Polish researcher releases new tools that automatically bypass 2FA for phishing attacks

bypass two-factor authentication

Image: duszynski

Piotr Duszyński, a Polish security researcher released a new penetration testing tool called Modlishka. This tool makes it easy to automate phishing attacks and even break accounts that are protected by 2FA (two-factor authentication).

Modlishka is a flexible and powerful reverse proxy, that will take your phishing campaigns to the next level (with minimal effort required from your side).
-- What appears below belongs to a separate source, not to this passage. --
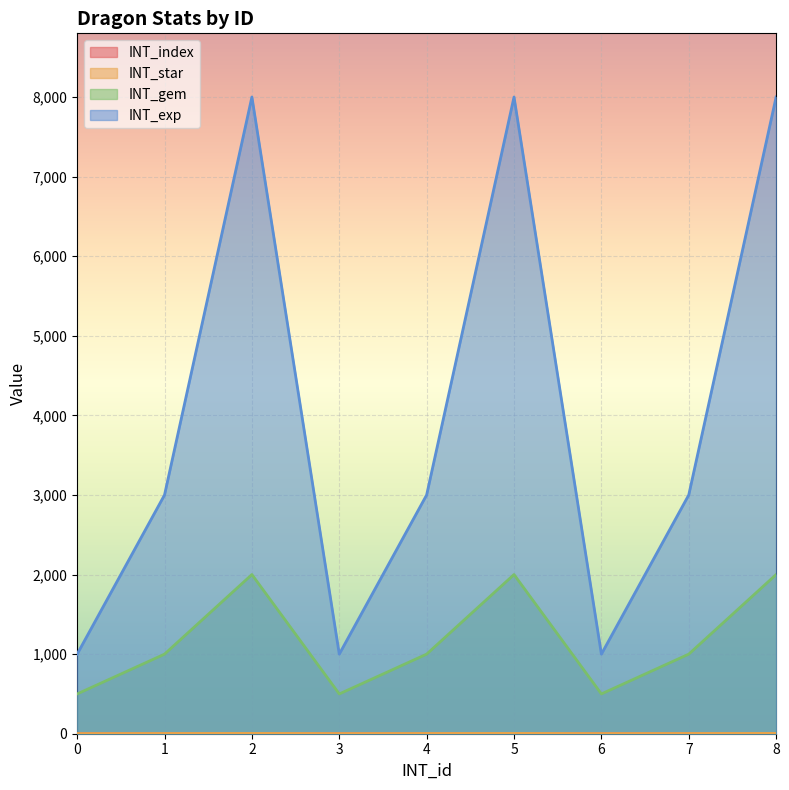

Rank the series by their maximum value, from lowest to highest.

INT_index, INT_star, INT_gem, INT_exp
Modlishka is located between the user and the target website (such as Gmail, Yahoo or ProtonMail). When the victim connects to the Modlishka server (hosted phishing domain), the reverse proxy component behind it sends a request to the simulated site. Although the victim receives the real content from the legitimate site, all traffic and interaction information between the victim and the legitimate site passes through and is recorded on the Modlishka server. The password entered by the user will be automatically recorded to the Modlishka backend panel. When the user applies for an account 2FA token, the reverse proxy also prompts the user to enter a 2FA token. If an attacker can collect these 2FA tokens in real time, they can log in to the victim’s account and establish a new legitimate session.

Modlishka is designed to be simple and does not require any templates. All content can be obtained in real time from legitimate sites, so the attacker does not need to spend a lot of time updating and adjusting the template. The attacker only needs a phishing domain (for the Modlishka server) and a valid TLS certificate to avoid the user receiving a warning that the HTTPS connection is missing.

Phishing with Modlishka (bypass 2FA) from Piotr Duszynski on Vimeo.

According to the info on the Github page,

Some of the most important ‘Modlishka’ features :

  • Support for majority of 2FA authentication schemes (by design).
  • No website templates (just point Modlishka to the target domain – in most cases, it will be handled automatically).
  • Full control of “cross” origin TLS traffic flow from your victims browsers.
  • Flexible and easily configurable phishing scenarios through configuration options.
  • Pattern based JavaScript payload injection.
  • Striping website from all encryption and security headers (back to 90’s MITM style).
  • User credential harvesting (with context based on URL parameter passed identifiers).
  • Can be extended with your ideas through plugins.
  • Stateless design. Can be scaled up easily for an arbitrary number of users – ex. through a DNS load balancer.
  • Web panel with a summary of collected credentials and user session impersonation (beta).
  • Written in Go.

Modlishka is now available on GitHub, you can also get more info on the researcher’s blog.